Assim ensina o apóstolo das gentes que, não obstante o incómodo que sofria com os seus padecimentos, não via neles um obstáculo para a sua missão, mas um outro modo de a realizar: “Eu, agora, me alegro nos sofrimentos por vós e completo na minha carne o que falta aos sofrimentos de Cristo, pelo seu corpo, que é a Igreja, da qual fui constituído ministro, segundo o encargo que Deus me deu junto de vós, que é de anunciar, na sua plenitude, a palavra de Deus” (Cl 1, 24-25).

Ainda recordo a primeira vez em que, sacerdote recém-ordenado, fui chamado à cabeceira de um agonizante que, com efeito, faleceu pouco depois. Depois de o atender pastoralmente, procurei dar-lhe alento, não só dizendo que estava presente nas orações dos seus familiares e amigos, mas também que todos nos apoiávamos na sua doença e recorríamos à sua oração, na certeza de que agora, precisamente porque estava naquele estado, era maior a sua potência apostólica. Nunca esqueci a sua resposta, murmurada num tom de voz quase imperceptível: ‘Isso é estupendo!’

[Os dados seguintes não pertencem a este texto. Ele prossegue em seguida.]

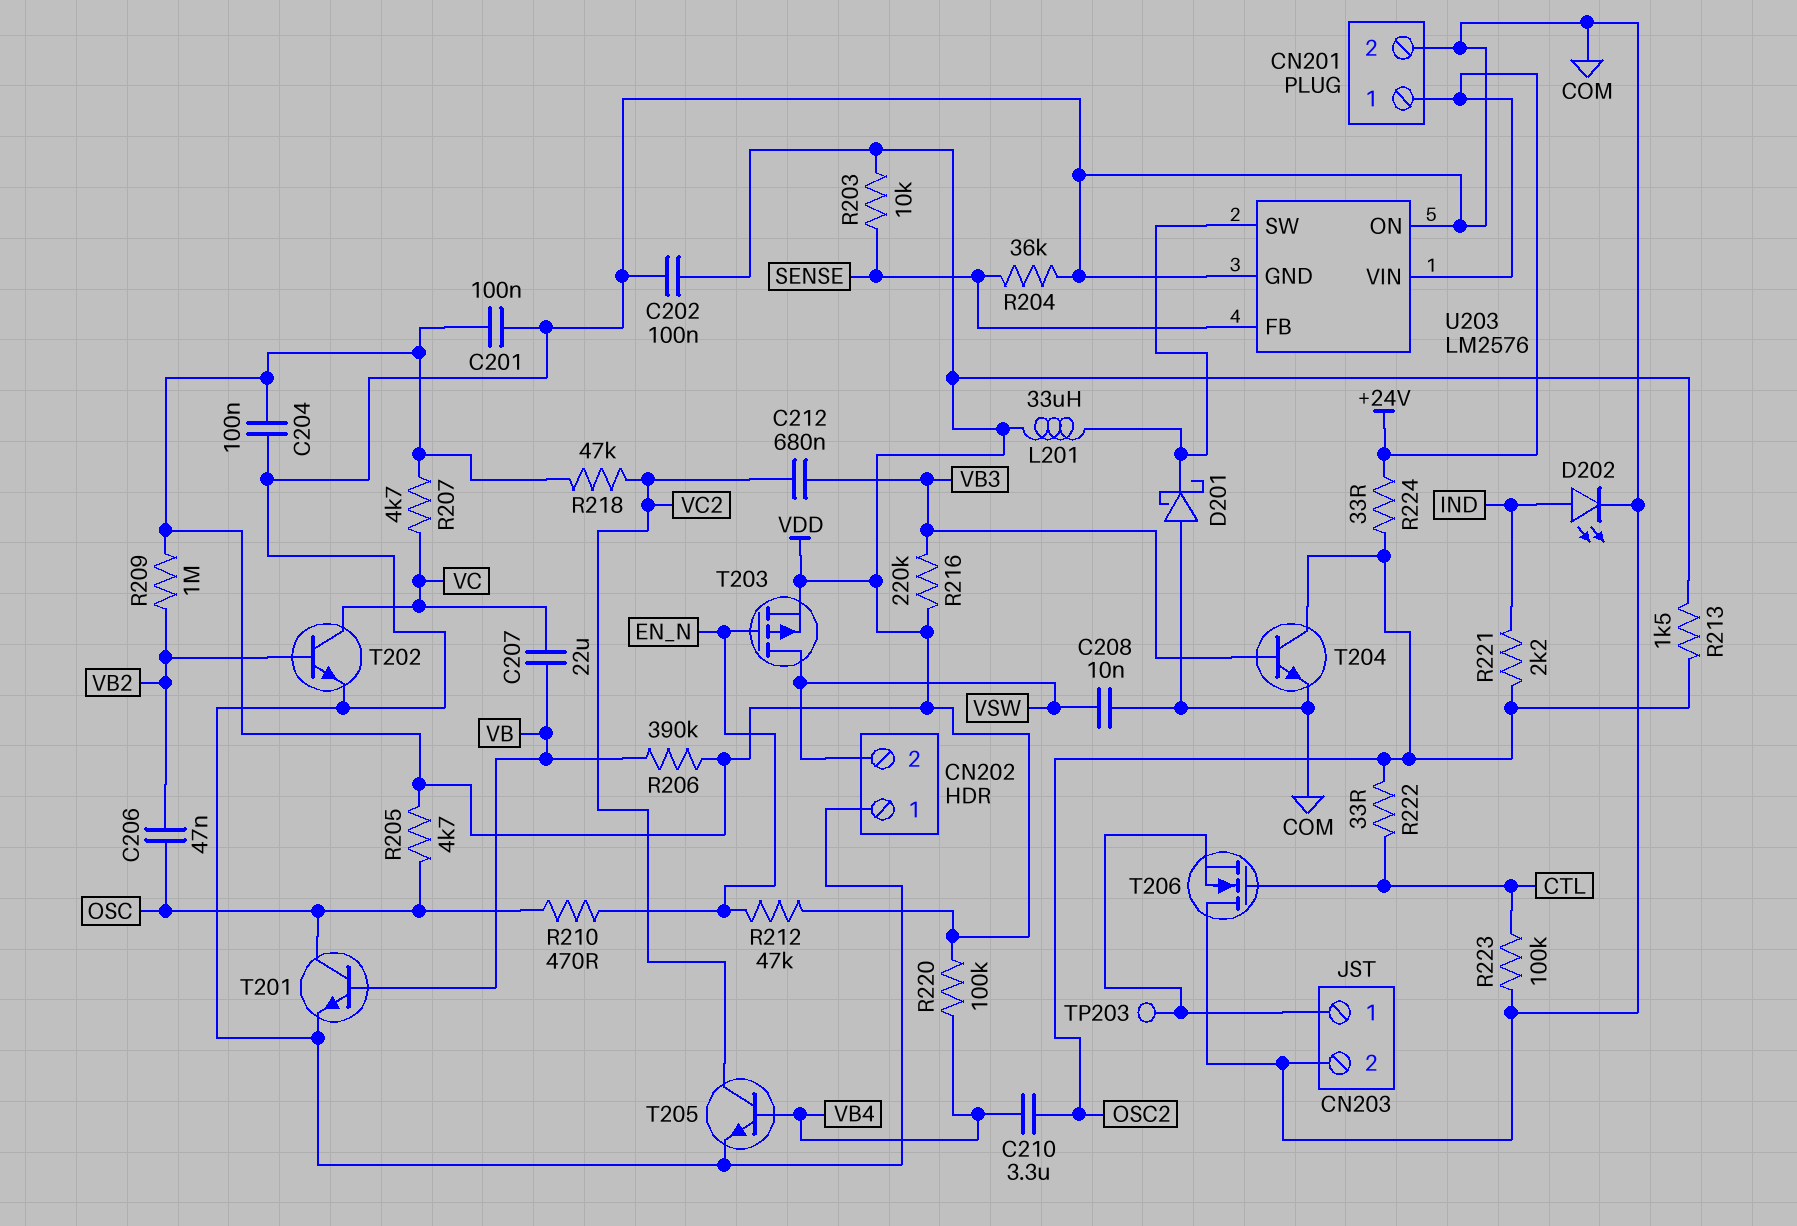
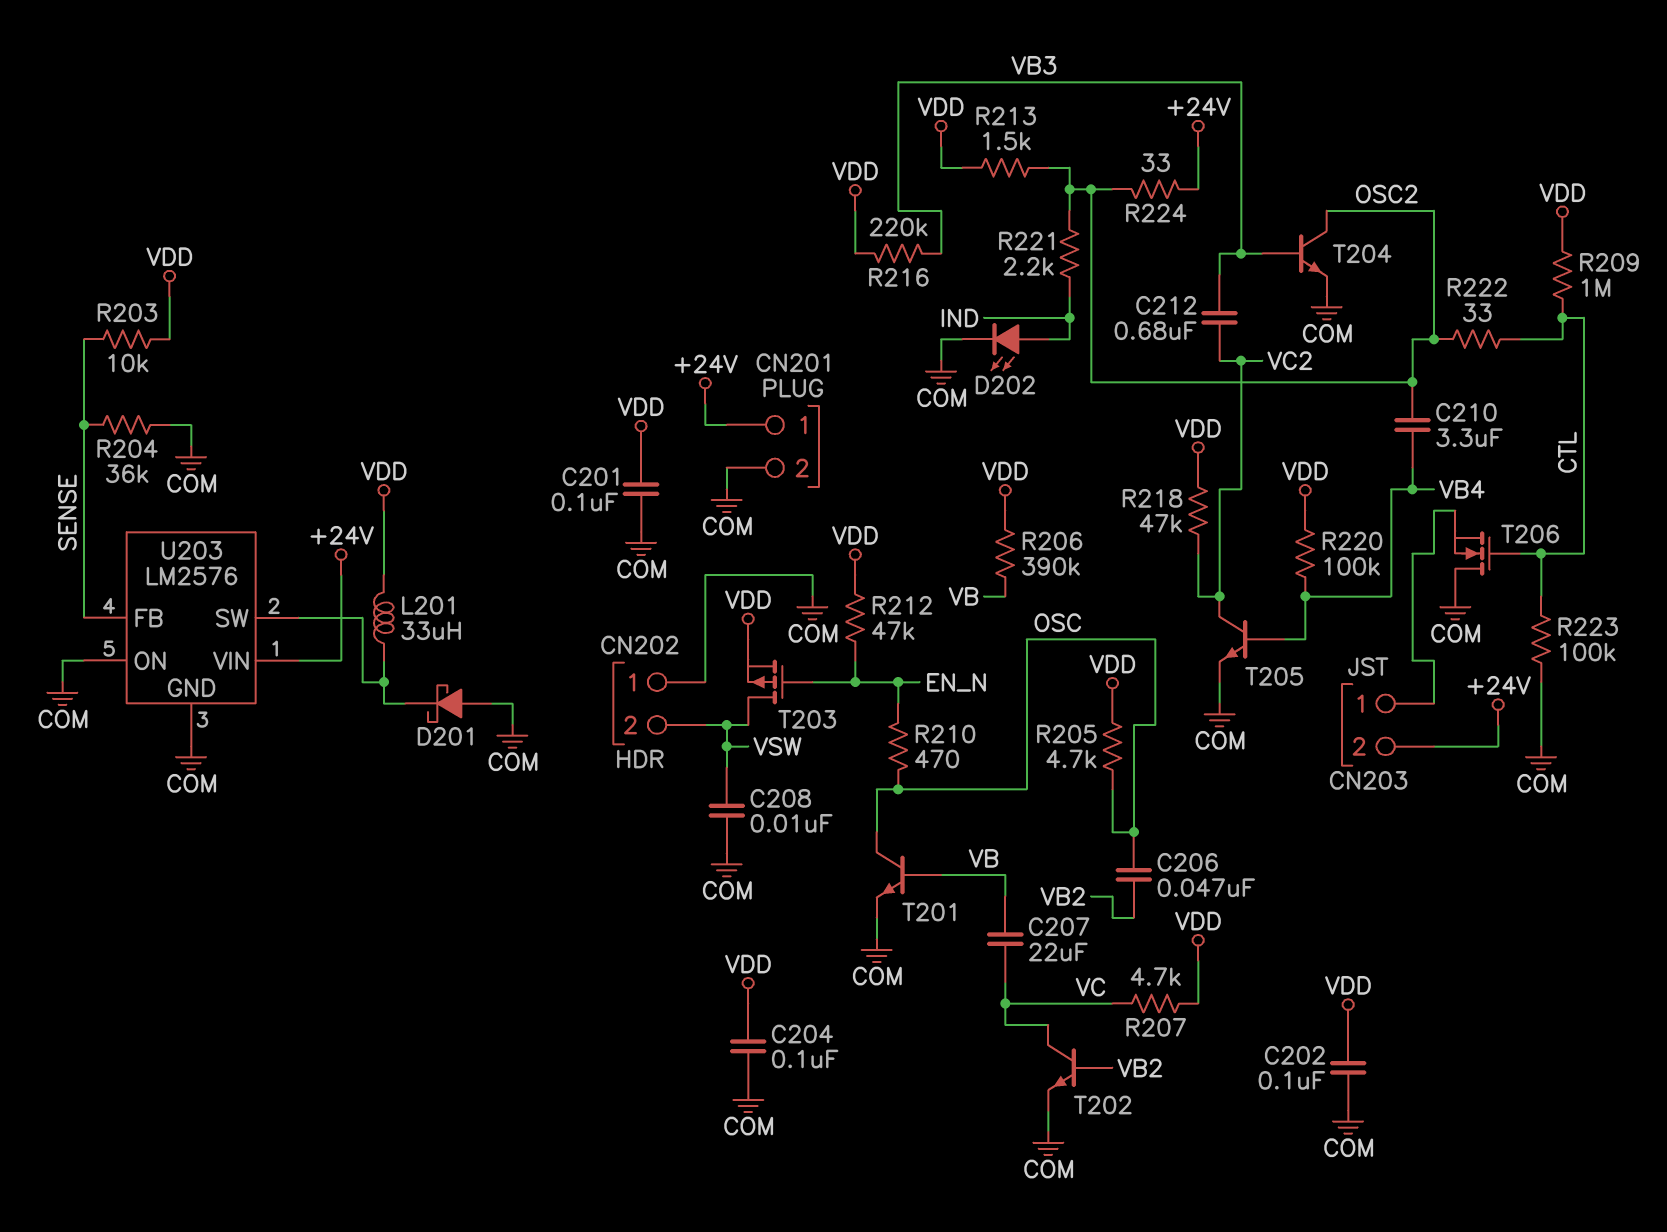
CN203 pin 2: COM -> +24V
R209: 1M (VB2, VDD) -> 1M (CTL, VDD)
TP203: test point (CN203/1) -> none

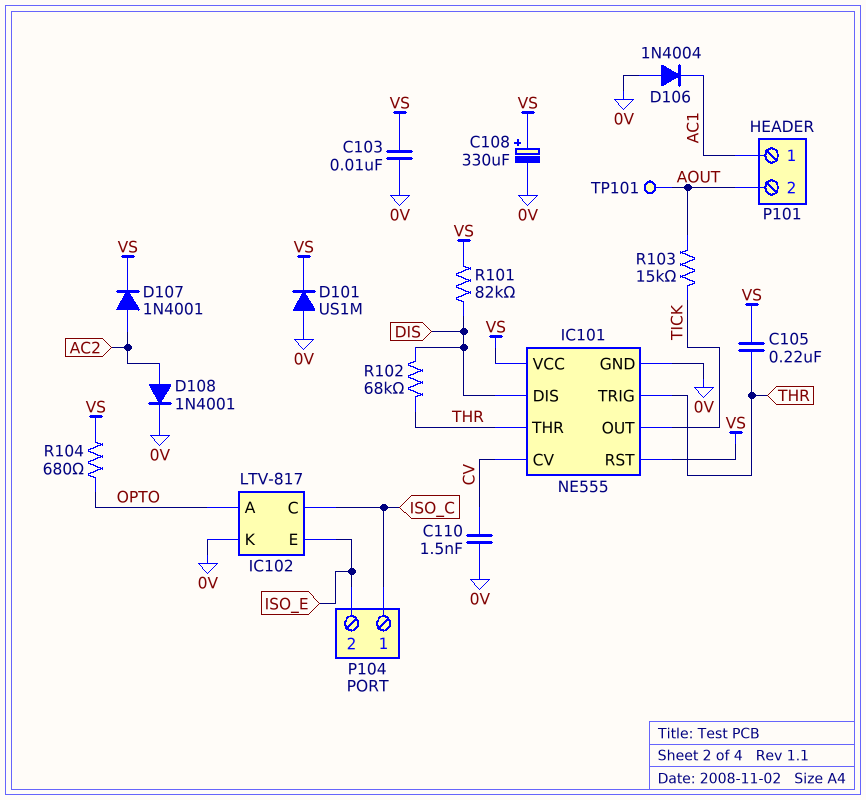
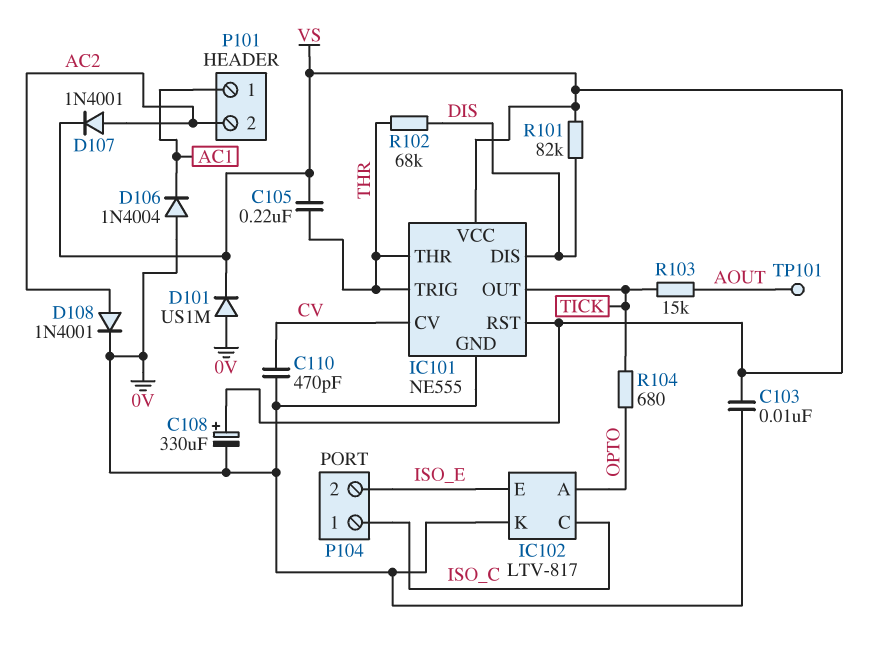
C110: 1.5nF (0V, CV) -> 470pF (0V, CV)
P101 pin 2: AOUT -> AC2
R104: 680 (OPTO, VS) -> 680 (OPTO, TICK)

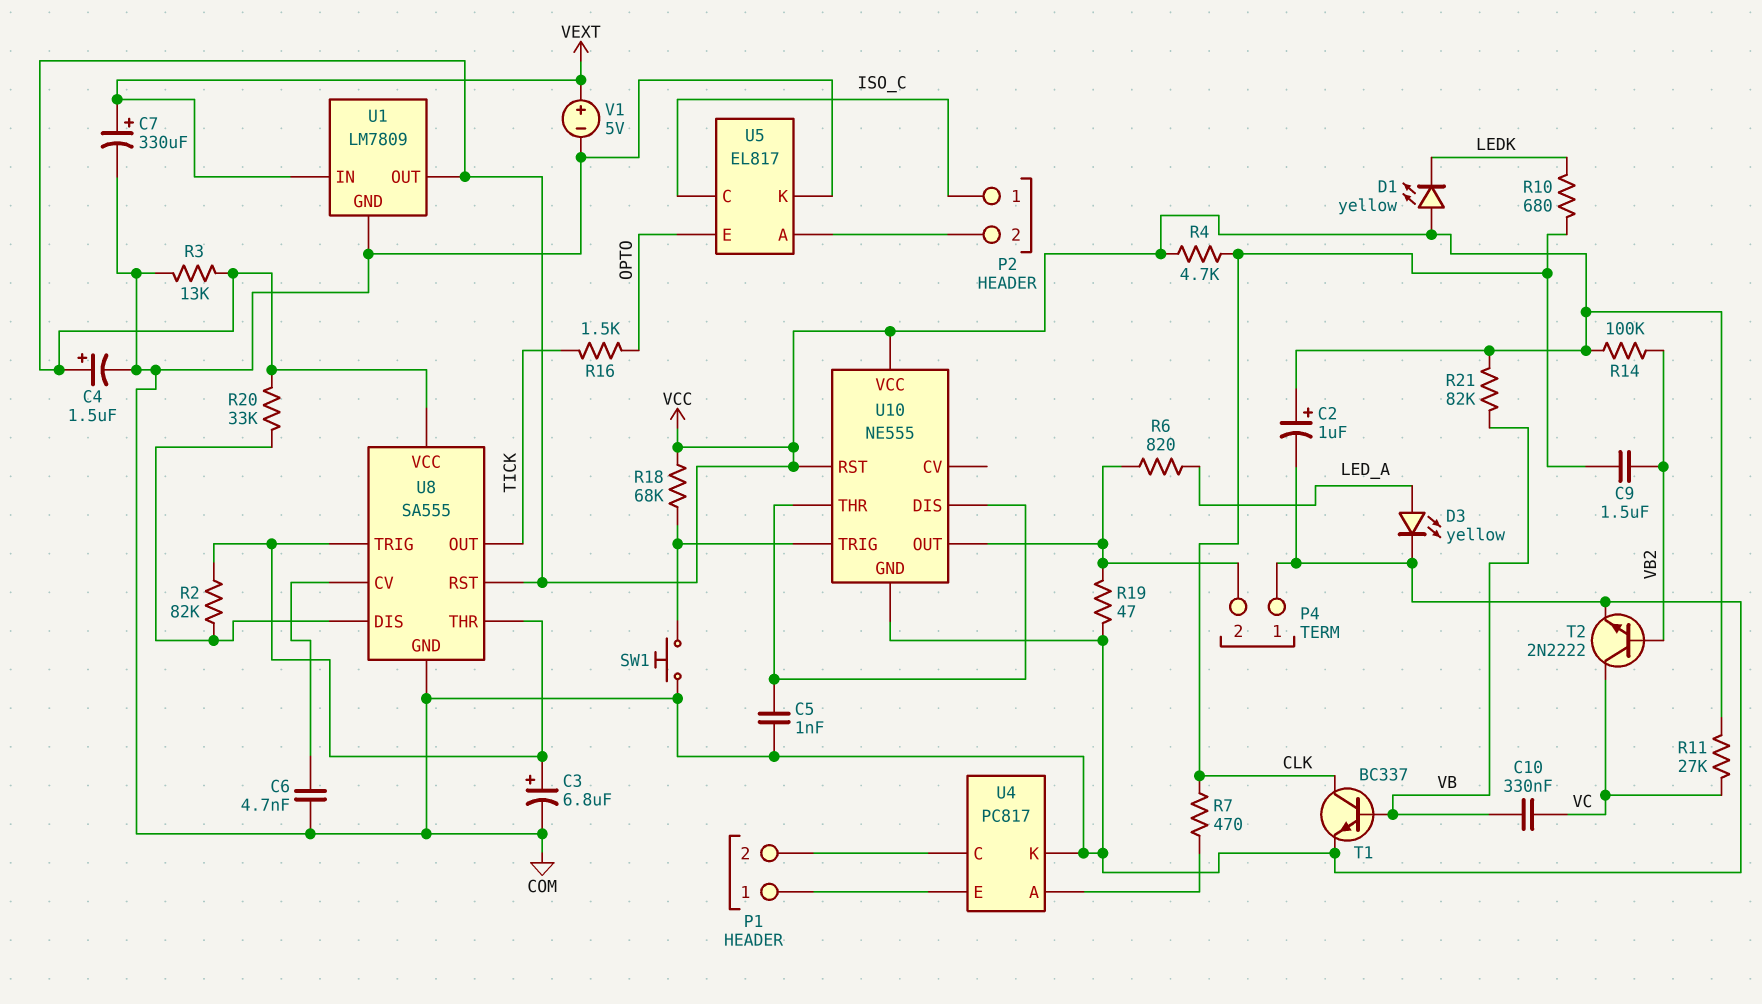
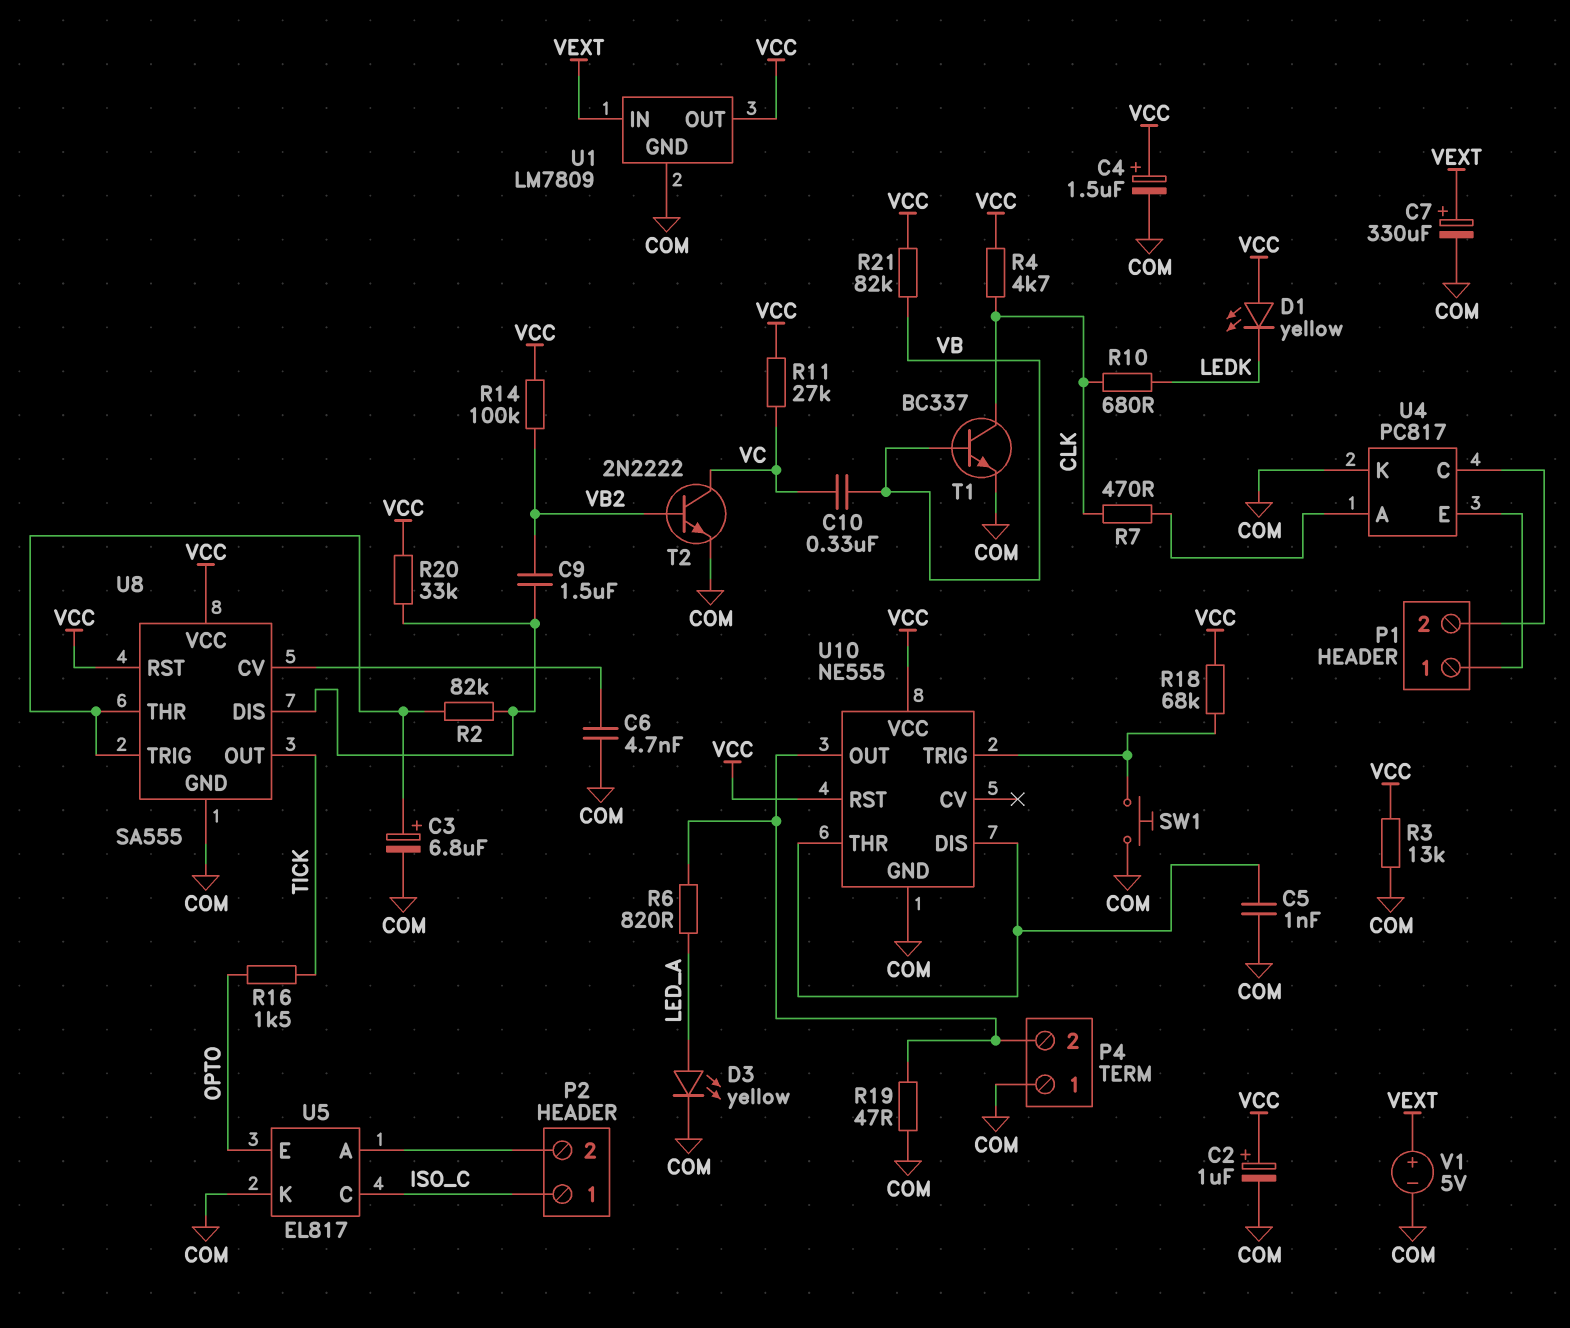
C9: 1.5uF (CLK, VB2) -> 1.5uF (U8/DIS, VB2)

Para os descrentes, talvez a ciência da cruz possa parecer masoquismo ou, até, falta de caridade consigo mesmo, ou com o próximo. A razão, por si própria, não consegue desvendar o mistério do sofrimento humano. Mas, à luz da fé, essa realidade, embora humanamente incompreensível e, por vezes, até revoltante, adquire um sentido sobrenatural que é, sem dúvida, a melhor terapia para o pior dos sofrimentos.

A Igreja, que está na origem das universidades, desde sempre combateu, como nenhuma outra instituição do mundo, a doença, e procura, através da investigação científica, a sua explicação e cura. Portanto, a conformidade com o sofrimento não serve de desculpa para não procurar a sua erradicação, através de todos os meios humanos lícitos. Mas sabe de antemão que, por maior que seja o progresso da medicina, nunca será possível eliminar da vida terrena o sofrimento. Por isso, a par de instituições que procuram debelar o mal pela via da investigação científica, a Igreja desde sempre promoveu, em todo o mundo, entidades hospitalárias, sobretudo para os mais necessitados.   

Por duas vezes estive internado em hospitais públicos – Egas Moniz e São Francisco Xavier – e, nos dois casos, pude beneficiar, com grande proveito, dos serviços dos respectivos capelães, que foram inexcedíveis no meu atendimento. No meu mais recente internamento, já neste mês, por estar também com Covid, a visita diária do capelão implicava riscos para a sua saúde e, também, um maior incómodo, pois tinha de se equipar de acordo com as regras de segurança impostas pelas autoridades sanitárias: muito obrigado, Padre Jorge!

Confesso que fiquei maravilhado com este ministério, que não tem a visibilidade, nem o protagonismo, de uma pastoral multitudinária, mas que, no conforto espiritual que confere ao doente, é de uma extraordinária riqueza. Com efeito, onde não chega a razão humana, nem a ciência alcança, penetra, ilumina, consola e cura a graça de Deus!